THE REQUEST: Return the lines below exactly as they appear, starting at the line that contains "common name: Red-berried elder" and ending at the line that contains "family: Cricetidae", with both of those lines included.

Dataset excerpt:
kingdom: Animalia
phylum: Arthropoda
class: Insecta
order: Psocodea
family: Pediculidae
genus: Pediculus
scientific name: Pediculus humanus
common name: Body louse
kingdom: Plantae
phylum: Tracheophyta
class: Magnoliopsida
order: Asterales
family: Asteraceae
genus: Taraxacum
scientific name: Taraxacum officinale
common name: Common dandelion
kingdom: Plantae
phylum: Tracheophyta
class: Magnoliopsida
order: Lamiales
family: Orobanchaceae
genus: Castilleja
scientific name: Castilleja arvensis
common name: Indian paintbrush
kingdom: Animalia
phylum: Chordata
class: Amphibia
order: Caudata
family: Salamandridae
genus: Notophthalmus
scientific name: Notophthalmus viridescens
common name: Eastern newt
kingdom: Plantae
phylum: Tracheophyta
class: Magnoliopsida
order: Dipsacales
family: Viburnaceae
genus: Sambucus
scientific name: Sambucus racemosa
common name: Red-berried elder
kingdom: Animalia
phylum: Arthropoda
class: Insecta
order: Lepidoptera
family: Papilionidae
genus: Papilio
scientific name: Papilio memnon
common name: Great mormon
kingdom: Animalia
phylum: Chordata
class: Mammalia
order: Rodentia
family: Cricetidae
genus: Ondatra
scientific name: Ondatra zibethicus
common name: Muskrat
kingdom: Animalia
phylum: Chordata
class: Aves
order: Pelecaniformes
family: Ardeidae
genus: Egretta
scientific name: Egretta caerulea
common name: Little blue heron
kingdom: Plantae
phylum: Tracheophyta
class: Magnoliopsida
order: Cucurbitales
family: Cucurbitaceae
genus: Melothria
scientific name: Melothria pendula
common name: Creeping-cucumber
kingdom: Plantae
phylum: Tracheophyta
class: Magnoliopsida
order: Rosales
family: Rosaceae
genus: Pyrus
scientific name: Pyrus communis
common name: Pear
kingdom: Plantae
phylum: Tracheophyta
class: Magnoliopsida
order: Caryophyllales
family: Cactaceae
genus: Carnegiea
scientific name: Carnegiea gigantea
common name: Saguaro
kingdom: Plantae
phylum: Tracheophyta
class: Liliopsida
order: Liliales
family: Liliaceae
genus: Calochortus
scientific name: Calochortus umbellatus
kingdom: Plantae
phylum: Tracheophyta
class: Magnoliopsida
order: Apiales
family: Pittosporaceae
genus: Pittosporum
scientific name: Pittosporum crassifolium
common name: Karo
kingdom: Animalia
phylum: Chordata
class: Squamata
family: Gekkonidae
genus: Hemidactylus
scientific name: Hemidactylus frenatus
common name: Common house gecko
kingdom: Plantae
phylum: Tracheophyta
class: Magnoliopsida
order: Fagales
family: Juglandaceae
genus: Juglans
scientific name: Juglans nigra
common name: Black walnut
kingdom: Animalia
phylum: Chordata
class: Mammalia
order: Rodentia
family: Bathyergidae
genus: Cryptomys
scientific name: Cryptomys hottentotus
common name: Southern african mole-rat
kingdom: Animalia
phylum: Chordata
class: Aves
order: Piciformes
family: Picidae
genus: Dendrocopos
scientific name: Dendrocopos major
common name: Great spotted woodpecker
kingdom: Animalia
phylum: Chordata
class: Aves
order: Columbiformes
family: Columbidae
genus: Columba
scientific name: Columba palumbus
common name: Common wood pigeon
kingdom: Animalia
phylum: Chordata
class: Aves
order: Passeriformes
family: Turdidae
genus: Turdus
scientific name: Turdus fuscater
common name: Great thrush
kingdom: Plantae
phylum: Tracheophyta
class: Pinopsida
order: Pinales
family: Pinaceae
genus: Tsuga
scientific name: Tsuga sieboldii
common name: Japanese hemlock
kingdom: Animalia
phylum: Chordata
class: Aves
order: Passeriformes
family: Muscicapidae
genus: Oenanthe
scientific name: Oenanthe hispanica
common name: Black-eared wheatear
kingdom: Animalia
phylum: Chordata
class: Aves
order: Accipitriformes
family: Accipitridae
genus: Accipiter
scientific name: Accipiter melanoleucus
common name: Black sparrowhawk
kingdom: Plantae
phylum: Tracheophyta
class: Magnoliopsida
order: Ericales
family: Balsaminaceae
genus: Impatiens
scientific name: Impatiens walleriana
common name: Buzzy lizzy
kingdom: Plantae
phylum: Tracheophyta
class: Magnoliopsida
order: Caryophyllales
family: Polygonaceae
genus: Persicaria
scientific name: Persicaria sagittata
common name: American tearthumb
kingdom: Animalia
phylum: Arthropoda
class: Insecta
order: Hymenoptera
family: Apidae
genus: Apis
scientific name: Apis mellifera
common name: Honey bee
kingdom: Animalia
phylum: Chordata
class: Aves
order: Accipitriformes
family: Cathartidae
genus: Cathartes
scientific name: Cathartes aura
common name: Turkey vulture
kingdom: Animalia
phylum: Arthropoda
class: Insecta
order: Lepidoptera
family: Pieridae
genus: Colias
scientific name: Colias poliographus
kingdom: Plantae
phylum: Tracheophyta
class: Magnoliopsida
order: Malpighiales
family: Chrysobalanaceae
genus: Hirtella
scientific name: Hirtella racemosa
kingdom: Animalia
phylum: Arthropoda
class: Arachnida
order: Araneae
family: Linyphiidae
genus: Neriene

RESULT:
common name: Red-berried elder
kingdom: Animalia
phylum: Arthropoda
class: Insecta
order: Lepidoptera
family: Papilionidae
genus: Papilio
scientific name: Papilio memnon
common name: Great mormon
kingdom: Animalia
phylum: Chordata
class: Mammalia
order: Rodentia
family: Cricetidae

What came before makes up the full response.